The memorials at Clogher include the graves of soldiers, surgeons, clergy, attornies, merchants and many of the local landowning families as well as those erected by emigrants to their kith and kin back home.
The cemetery has the graves of clergy from all traditions. They include the Rev Andrew Miller who was the Presbyterian moderator in 1799, a number of parish priests and a recent Clogher bishop lived to be 100. The greatest longevity recorded in the cemetery is however attributed to James Conner of Derrynascobe who died in 1746 at the age of 112.
Six pre Reformation bishops of Clogher are buried in the graveyard as are seven priests from the time of the Penal laws. Father Philip McMahon who endowed the building of two of the parish’s earliest chapels was buried here in 1795. It is also the last resting place of Father Edward McArdle the friend of the young William Carleton. Fr McArdle was a victim of the typhus epidemic of 1818.

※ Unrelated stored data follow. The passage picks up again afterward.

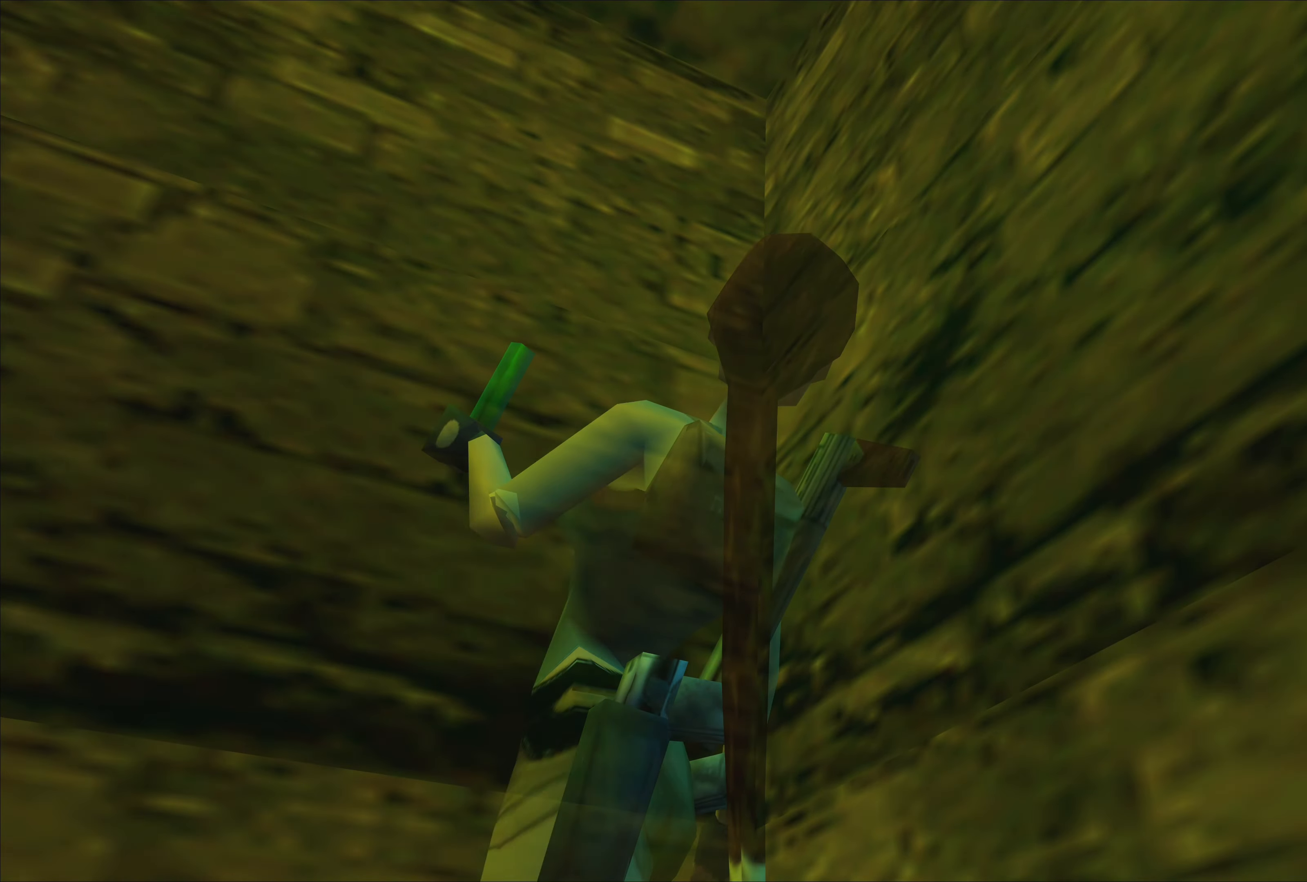
{"buttons": [], "left_stick": "up-left", "right_stick": "center", "events": [[267, "left_stick", "up-left"]]}
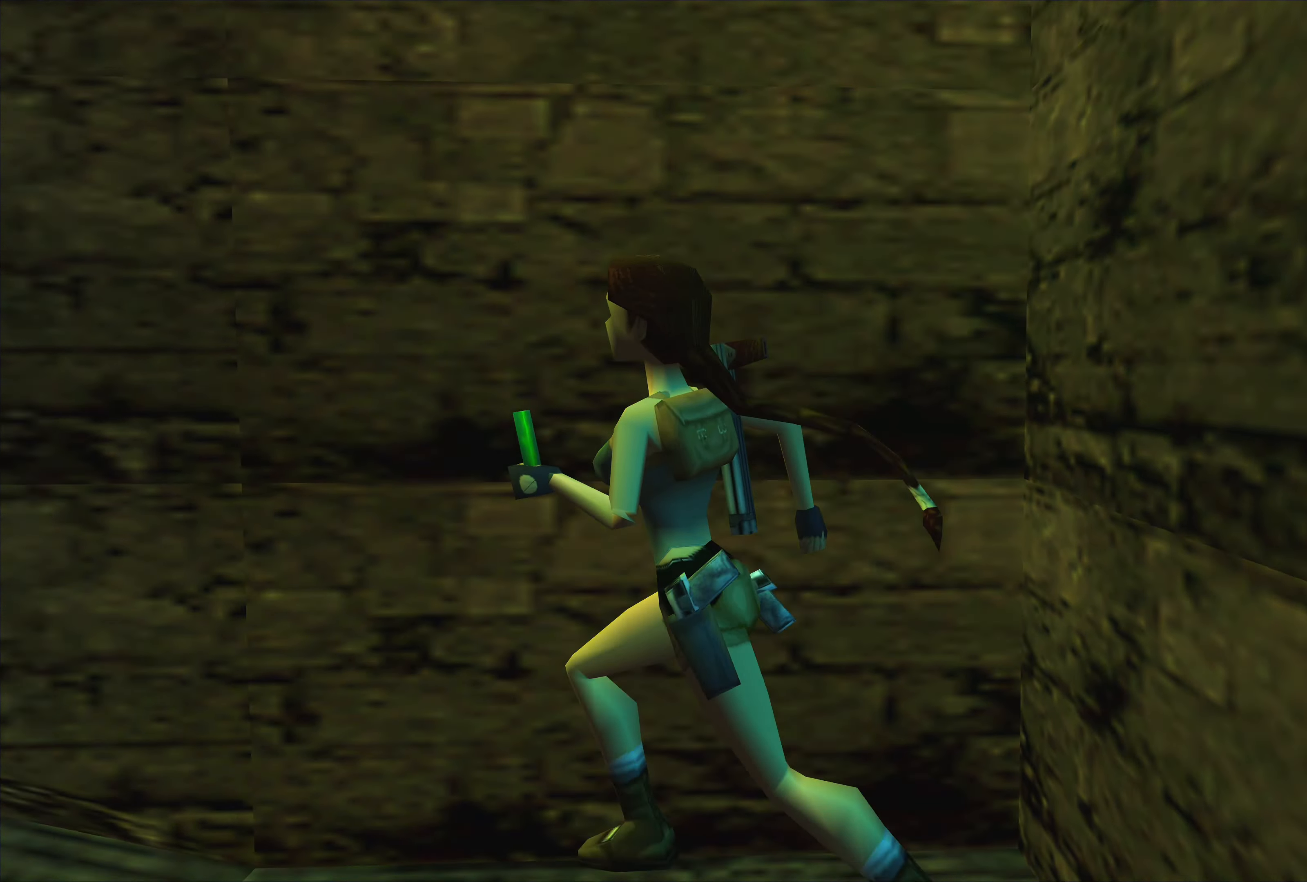
{"buttons": [], "left_stick": "center", "right_stick": "center", "events": [[117, "left_stick", "up"], [233, "left_stick", "center"], [333, "CIRCLE", "down"], [483, "CIRCLE", "up"]]}
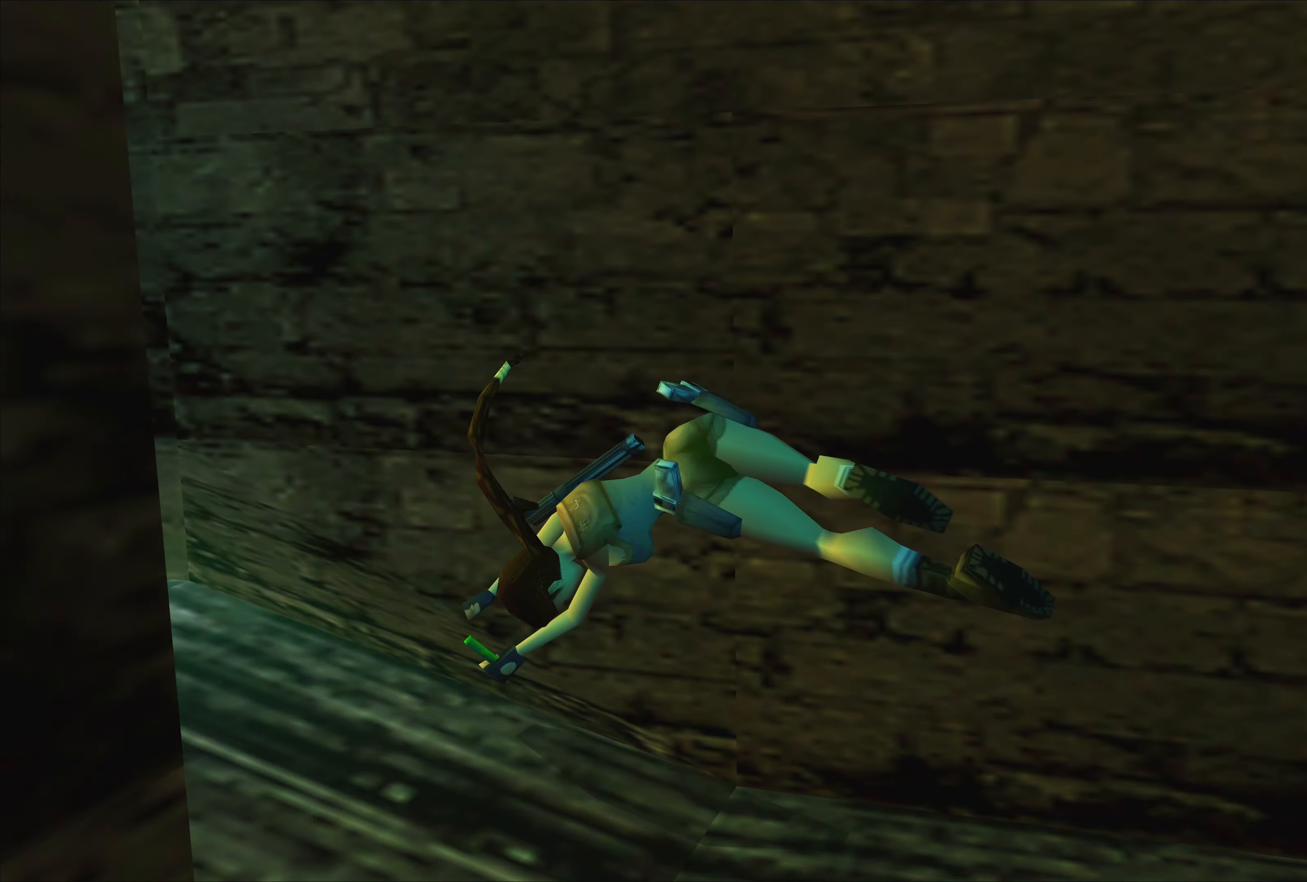
{"buttons": [], "left_stick": "center", "right_stick": "center", "events": []}
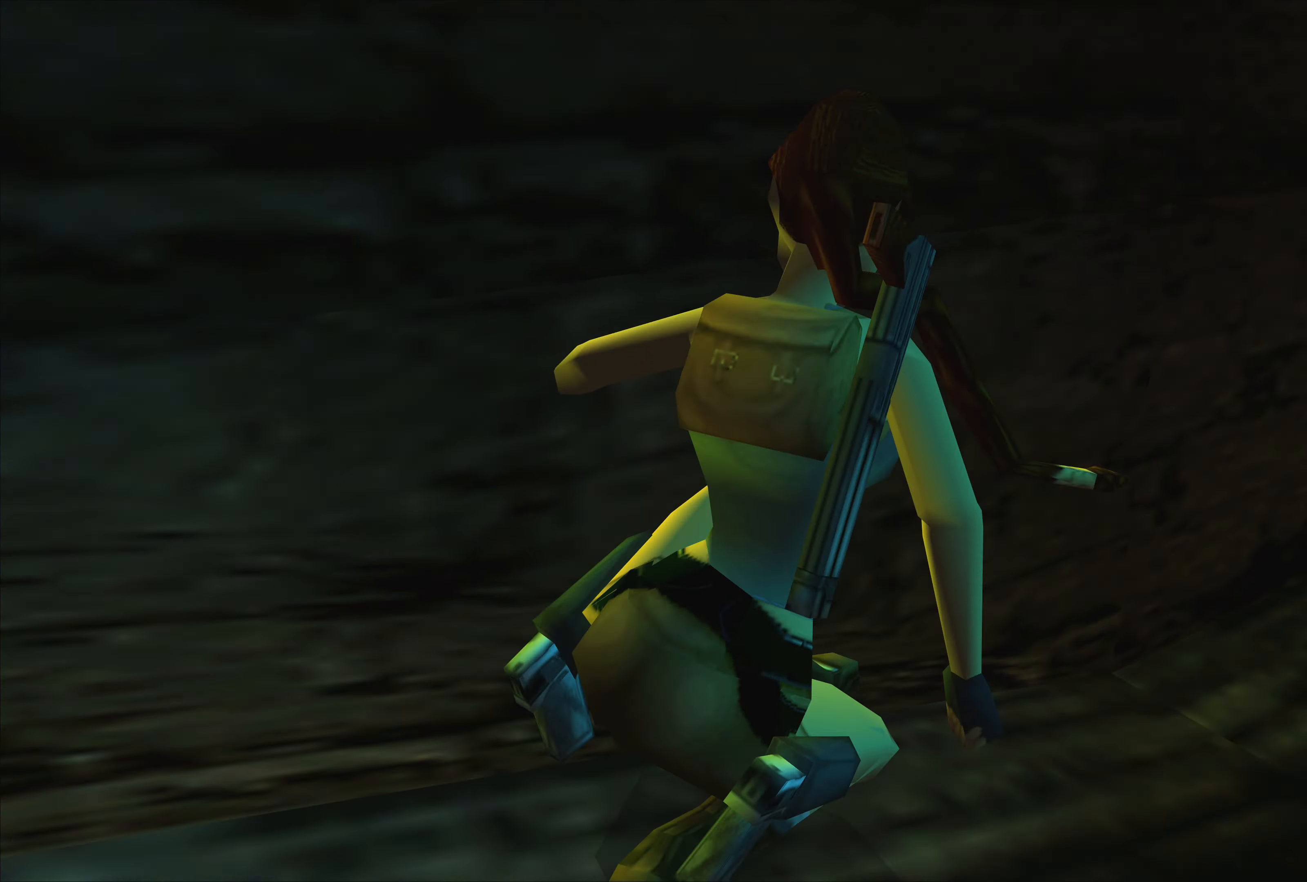
{"buttons": [], "left_stick": "center", "right_stick": "center", "events": []}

Clogher Cathedral graveyard is one of the most historic cemeteries in Ulster and contains the graves of soldiers who fought at the siege of Derry, at the battle of the Boyne, in the Peninsular war, in the Crimea and in the Boer war.
Two Gledstanes brothers were at the siege of Derry while a Lieutenant James Lucy was at the Boyne. Sgt David Bloomfield who served in the 32nd Foot under the Duke of wellington even lists all the battles he took part in on his tombstone. He was at Rolera and Vimiero (1808) Talavera (1809) Salamanca (1812) as well as Pyrenees and Nivella (1813), surviving the campaign to die at the age of 100. Bloomfield raised the stone in memory of his wife but in doing so made sure he recited the details of his own career – some 12 years before his own death! He was leaving nothing to chance.
Among the other soldiers buried here are Capt William Cairnes who was one of the original 13 Apprentice Boys in 1688, Sgt Major Francis Graham killed during the First World War, Major William Stewart of Daisyhill who won the MC and Col William Garnett of Corick who won the DSO. The cemetery also has a communal grave (said to be near the back wall) for men from the district who fell at the battle of Newtownbutler
The cemetery contains the graves of Carleton’s father and mother as well as many of the real life characters who figure in his narrative. These include ‘dacent’ Andy Morrow, Jack Stuart, Ned McKeown, Hugh Roe McCaughey and Cormick McElroy.
Many of the families buried at Clogher have links with the Irish diaspora in far flung places and names like Boston, Iowa, Johannesbourg, Greymouth, New York and Minnamurra feature on the headstones. Dr John Mitcheltree who was a neighbour of and related to the Clingans of Ralessy was the first physician in Mercer County, Pennsylvania in the 1790s.
The cathedral graveyard is a place where the bones of men and women of all traditions mingle and where the history of the town and district is recorded for posterity in stone, iron and granite. These ‘new’ Clingans can now take their place beside them.